Repeat exactly the lines of the material below that run from the "Après l’assassinat terroriste d’un" line to the "Віцебск і Гоме" line, including both, and do not carry over any pictures.

★ ★ ★ ★

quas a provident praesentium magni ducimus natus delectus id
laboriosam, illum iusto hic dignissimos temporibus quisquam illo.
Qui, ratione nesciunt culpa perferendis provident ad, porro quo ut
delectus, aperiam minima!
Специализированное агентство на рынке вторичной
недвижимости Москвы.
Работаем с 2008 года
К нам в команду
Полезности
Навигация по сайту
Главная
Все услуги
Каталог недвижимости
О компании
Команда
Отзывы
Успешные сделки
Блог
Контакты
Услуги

★ ★ ★ ★

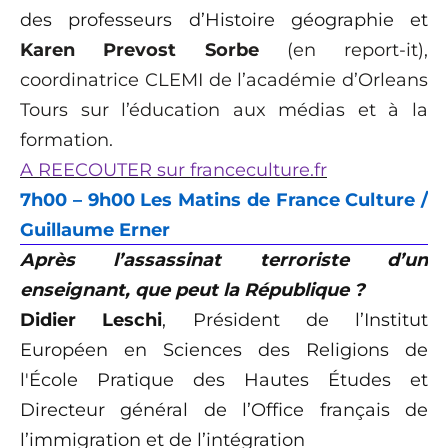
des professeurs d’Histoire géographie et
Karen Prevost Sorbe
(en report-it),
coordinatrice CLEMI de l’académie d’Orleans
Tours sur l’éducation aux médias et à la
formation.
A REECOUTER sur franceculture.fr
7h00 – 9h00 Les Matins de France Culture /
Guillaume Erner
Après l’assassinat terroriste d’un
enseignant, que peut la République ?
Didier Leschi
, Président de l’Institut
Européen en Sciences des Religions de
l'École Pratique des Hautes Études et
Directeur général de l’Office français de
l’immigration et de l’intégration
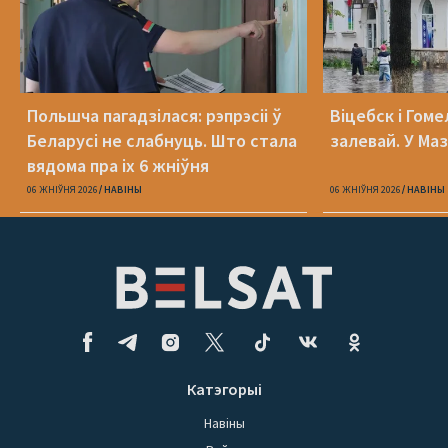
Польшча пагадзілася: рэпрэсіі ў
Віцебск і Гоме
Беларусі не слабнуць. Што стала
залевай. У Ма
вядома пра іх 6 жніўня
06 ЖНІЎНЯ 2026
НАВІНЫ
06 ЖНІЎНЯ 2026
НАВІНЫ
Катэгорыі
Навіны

★ ★ ★ ★

● **SOLUTION TO THIS PROBLEM**:
Après l’assassinat terroriste d’un
enseignant, que peut la République ?
Didier Leschi
, Président de l’Institut
Européen en Sciences des Religions de
l'École Pratique des Hautes Études et
Directeur général de l’Office français de
l’immigration et de l’intégration
Польшча пагадзілася: рэпрэсіі ў
Віцебск і Гоме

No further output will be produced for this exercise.